DOCUMENT EXTRACT:
-- Opening Marker --

- David Parfitt, Wendy Craig, Robin Davies
- Genre: Sitcom
- Created by: Richard Waring
- Starring: Wendy Craig; Robin Davies; David Parfitt; Valerie Lush; George Selway; Richard Coleman;
- Country of origin: United Kingdom
- Original language: English
- No. of series: 4
- No. of episodes: 26

Production
- Running time: 30 minutes
- Production company: Thames Television

Original release
- Network: ITV
- Release: 27 April 1971 – 27 June 1973

Related
- ...And Mother Makes Five

= ...And Mother Makes Three =

...And Mother Makes Three is a British sitcom shown on ITV from 27 April 1971 to 27 June 1973. Starring Wendy Craig, it was written by Peter Buchanan, Peter Robinson, Richard Waring and Carla Lane. It was made for the ITV network by Thames Television.

==Cast==
- Wendy Craig – Sally Harrison
- Robin Davies – Simon Harrison
- David Parfitt – Peter Harrison
- Valerie Lush – Auntie (Florence Massey)
- George Selway – Mr Campbell
- Richard Coleman – David Redway (series 3 and 4)
- Nicholas Hawell – Jeremy
- Julie Dawn Cole – Arabella (series 1 and 2)
- Gwen Nelson – Sally's Mum
- Miriam Mann – Jane Redway (series 3 and 4)

-- Closing Marker --

DATASET CONTENT:
-- Opening Marker --

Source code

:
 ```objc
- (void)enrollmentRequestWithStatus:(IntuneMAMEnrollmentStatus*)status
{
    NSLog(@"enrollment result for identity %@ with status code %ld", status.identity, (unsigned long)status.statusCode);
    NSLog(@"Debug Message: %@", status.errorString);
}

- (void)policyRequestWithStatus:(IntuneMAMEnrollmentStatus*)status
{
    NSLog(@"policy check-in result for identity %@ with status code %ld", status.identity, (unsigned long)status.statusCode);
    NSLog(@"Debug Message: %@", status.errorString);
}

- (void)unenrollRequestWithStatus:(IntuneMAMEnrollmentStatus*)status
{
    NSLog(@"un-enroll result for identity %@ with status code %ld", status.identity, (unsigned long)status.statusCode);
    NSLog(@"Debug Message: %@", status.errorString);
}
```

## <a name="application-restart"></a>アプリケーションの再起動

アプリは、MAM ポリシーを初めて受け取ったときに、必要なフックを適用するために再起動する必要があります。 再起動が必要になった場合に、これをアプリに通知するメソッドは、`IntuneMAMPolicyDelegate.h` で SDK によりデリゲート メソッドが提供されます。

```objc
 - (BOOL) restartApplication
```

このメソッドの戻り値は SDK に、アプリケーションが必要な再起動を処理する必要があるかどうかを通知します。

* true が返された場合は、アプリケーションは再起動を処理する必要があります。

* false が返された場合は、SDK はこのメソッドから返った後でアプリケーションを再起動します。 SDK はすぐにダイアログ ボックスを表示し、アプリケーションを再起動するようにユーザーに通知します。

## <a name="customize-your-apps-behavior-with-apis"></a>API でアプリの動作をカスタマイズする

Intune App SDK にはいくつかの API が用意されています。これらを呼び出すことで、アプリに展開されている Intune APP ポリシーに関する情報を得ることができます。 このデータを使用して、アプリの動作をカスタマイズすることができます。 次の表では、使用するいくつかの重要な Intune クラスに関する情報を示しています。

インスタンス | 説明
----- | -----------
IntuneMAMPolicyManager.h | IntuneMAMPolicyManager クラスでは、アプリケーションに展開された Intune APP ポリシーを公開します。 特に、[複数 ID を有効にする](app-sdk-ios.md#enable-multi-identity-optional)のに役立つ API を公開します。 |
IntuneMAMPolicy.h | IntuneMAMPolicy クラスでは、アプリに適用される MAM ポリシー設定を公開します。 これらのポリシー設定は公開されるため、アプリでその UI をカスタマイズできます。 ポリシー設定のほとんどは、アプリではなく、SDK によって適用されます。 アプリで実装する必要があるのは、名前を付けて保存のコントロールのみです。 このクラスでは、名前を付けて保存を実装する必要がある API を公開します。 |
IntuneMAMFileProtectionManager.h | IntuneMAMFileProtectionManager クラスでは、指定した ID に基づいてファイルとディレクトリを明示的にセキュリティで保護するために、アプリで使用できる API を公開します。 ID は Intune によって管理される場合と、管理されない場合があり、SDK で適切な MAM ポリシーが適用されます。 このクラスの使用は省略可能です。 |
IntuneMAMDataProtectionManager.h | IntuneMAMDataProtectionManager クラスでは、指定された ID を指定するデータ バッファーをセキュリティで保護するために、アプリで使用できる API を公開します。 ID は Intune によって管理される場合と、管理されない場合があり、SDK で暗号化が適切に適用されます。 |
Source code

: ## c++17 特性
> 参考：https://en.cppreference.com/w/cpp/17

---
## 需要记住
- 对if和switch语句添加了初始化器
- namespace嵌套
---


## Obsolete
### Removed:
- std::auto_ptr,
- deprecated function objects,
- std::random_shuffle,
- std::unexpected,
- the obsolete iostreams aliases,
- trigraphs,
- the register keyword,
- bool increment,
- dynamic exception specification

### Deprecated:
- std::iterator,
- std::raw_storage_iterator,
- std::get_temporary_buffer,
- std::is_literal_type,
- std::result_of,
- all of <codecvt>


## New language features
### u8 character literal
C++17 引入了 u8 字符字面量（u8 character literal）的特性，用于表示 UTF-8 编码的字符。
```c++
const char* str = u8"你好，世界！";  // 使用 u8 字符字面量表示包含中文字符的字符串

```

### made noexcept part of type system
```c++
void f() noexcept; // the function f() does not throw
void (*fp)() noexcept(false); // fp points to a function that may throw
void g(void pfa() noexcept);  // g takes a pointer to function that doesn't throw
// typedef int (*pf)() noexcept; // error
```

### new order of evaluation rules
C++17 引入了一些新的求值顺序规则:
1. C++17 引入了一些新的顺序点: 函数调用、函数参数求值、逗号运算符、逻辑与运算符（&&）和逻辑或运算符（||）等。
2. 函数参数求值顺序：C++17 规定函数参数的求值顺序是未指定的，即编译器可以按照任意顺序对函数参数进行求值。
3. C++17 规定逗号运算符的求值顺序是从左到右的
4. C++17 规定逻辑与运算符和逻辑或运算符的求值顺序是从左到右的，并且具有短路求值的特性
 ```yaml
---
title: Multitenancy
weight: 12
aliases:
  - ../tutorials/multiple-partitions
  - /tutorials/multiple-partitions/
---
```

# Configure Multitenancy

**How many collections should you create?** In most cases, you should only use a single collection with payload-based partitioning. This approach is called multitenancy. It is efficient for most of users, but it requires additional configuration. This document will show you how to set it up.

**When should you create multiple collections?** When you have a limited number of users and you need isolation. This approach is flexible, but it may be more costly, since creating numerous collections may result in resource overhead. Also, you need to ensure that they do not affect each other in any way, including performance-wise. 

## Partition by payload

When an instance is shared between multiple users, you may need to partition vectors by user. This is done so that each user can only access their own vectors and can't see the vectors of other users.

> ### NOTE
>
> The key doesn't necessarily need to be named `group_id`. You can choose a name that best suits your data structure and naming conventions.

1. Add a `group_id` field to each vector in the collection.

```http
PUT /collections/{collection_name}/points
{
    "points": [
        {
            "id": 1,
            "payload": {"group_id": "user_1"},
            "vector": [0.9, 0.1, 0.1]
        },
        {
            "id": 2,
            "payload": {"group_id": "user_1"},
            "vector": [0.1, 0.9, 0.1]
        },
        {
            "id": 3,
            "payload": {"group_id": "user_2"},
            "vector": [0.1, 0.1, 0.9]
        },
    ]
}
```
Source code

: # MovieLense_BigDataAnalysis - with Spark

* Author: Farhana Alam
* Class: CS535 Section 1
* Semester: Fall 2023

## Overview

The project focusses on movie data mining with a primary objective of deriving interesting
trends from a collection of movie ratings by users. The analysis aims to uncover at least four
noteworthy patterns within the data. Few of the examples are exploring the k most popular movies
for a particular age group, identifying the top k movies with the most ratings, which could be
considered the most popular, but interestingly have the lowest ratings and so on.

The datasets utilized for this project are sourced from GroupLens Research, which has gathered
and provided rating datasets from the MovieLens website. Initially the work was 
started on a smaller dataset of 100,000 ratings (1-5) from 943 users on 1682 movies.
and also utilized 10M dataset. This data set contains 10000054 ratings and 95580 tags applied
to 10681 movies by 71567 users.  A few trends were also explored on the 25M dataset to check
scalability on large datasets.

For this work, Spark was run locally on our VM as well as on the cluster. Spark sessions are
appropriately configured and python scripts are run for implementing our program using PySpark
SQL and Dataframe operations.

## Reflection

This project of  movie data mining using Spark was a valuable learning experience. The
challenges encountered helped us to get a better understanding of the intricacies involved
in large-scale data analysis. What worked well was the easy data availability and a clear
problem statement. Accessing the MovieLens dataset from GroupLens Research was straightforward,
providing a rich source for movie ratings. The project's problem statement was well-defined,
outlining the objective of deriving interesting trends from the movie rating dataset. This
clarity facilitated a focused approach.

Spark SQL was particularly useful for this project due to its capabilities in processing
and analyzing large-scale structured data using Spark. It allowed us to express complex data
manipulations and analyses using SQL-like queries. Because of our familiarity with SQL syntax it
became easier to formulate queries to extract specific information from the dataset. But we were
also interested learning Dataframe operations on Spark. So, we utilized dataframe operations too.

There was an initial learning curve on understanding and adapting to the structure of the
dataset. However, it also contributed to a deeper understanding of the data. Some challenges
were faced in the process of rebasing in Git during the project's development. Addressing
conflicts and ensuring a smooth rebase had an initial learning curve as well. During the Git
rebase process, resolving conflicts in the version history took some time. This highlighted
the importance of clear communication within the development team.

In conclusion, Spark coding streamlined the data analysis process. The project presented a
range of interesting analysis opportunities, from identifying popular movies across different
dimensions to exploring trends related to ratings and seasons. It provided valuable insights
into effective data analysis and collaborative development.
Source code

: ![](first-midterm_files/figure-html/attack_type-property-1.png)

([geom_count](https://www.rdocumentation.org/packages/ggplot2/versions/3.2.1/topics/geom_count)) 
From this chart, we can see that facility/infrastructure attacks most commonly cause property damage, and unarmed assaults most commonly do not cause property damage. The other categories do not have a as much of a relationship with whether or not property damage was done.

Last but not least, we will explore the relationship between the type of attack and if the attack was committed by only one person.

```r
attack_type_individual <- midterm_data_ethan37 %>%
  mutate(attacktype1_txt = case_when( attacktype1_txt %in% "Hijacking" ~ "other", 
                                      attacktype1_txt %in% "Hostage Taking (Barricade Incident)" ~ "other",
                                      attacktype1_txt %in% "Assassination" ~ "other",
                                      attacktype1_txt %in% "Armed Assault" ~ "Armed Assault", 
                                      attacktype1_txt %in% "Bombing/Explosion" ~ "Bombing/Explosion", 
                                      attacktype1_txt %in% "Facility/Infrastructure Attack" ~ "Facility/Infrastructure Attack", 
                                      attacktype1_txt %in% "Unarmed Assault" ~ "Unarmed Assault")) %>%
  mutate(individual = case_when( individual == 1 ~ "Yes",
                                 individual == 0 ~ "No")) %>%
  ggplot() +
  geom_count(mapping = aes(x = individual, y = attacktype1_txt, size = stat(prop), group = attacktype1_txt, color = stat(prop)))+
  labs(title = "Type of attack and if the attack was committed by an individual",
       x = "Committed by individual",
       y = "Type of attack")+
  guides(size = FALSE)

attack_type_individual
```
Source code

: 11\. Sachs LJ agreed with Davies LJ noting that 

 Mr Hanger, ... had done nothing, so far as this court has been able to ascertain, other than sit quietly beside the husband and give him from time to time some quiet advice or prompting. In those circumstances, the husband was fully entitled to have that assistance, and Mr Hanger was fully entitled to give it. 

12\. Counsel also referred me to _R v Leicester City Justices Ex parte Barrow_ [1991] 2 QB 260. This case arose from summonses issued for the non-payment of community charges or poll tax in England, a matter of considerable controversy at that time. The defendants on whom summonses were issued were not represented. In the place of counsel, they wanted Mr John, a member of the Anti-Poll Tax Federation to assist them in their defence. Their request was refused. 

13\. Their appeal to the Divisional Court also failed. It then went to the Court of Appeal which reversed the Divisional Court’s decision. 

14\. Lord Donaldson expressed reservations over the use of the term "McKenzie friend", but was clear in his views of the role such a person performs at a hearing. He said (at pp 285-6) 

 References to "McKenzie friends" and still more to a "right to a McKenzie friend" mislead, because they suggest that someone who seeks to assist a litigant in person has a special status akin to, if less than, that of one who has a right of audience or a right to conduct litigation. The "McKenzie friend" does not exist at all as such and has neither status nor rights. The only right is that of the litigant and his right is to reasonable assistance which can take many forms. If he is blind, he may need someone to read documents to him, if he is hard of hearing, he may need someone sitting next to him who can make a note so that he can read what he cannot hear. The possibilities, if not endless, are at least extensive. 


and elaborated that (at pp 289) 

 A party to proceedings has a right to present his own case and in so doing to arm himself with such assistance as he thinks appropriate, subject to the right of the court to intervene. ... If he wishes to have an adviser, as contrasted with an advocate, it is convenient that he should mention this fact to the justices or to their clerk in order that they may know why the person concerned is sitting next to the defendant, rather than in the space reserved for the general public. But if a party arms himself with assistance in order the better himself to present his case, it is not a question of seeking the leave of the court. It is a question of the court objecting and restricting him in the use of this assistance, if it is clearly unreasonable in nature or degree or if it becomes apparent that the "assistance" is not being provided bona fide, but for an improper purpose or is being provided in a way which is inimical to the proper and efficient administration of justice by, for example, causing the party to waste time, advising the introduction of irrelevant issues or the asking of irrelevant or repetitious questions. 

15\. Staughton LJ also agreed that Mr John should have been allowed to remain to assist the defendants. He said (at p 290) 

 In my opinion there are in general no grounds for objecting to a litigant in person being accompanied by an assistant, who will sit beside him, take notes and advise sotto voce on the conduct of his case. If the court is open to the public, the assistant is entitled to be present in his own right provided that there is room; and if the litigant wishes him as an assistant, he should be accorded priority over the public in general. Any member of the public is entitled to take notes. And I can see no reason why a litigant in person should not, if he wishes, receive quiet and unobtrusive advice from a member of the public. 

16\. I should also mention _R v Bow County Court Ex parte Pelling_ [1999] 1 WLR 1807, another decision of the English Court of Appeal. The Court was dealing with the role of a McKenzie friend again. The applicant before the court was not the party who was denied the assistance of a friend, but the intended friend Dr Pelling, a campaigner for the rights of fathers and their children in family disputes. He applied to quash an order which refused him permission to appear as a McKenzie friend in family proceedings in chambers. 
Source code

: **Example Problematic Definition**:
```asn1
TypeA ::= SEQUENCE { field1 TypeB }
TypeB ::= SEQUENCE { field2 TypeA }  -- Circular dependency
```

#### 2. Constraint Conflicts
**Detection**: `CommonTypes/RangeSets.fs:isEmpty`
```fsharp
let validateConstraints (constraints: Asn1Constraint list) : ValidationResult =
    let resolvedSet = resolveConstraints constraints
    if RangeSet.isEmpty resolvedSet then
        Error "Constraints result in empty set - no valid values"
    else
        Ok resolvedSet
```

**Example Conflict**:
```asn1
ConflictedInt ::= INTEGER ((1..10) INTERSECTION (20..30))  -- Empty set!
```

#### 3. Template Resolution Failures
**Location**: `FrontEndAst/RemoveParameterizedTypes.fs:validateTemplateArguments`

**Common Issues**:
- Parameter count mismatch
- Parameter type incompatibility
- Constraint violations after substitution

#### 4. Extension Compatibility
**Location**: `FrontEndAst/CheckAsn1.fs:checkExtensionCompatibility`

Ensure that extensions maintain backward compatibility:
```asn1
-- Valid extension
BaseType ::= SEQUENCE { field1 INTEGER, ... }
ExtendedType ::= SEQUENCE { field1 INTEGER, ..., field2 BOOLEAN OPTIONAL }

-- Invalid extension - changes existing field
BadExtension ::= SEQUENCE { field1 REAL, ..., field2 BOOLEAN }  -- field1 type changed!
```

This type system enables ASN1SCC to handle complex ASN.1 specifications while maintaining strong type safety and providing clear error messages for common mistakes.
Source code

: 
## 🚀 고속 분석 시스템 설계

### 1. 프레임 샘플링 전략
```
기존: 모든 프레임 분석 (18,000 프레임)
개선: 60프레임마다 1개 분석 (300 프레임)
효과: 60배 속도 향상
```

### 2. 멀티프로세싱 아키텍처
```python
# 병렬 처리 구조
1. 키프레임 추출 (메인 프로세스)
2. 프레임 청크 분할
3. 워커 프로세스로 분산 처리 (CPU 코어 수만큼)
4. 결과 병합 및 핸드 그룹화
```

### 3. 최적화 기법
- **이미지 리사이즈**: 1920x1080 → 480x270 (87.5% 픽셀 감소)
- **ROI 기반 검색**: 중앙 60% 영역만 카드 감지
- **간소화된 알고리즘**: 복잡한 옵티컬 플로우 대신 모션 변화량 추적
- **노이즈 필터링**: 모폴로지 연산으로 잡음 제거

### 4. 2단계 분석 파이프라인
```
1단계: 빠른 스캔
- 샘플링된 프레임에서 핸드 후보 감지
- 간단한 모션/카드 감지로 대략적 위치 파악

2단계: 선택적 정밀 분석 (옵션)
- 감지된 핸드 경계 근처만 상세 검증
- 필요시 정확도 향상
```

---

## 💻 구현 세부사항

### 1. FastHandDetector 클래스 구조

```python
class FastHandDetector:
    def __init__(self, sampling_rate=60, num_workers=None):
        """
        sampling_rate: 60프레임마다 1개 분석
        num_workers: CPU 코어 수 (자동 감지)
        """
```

-- Closing Marker --

EXERCISE PROMPT:
Translate this sentence from the sitcom article into Spanish: "It was made for the ITV network by Thames Television."

ANSWER AREA:
Fue realizada para la cadena ITV por Thames Television.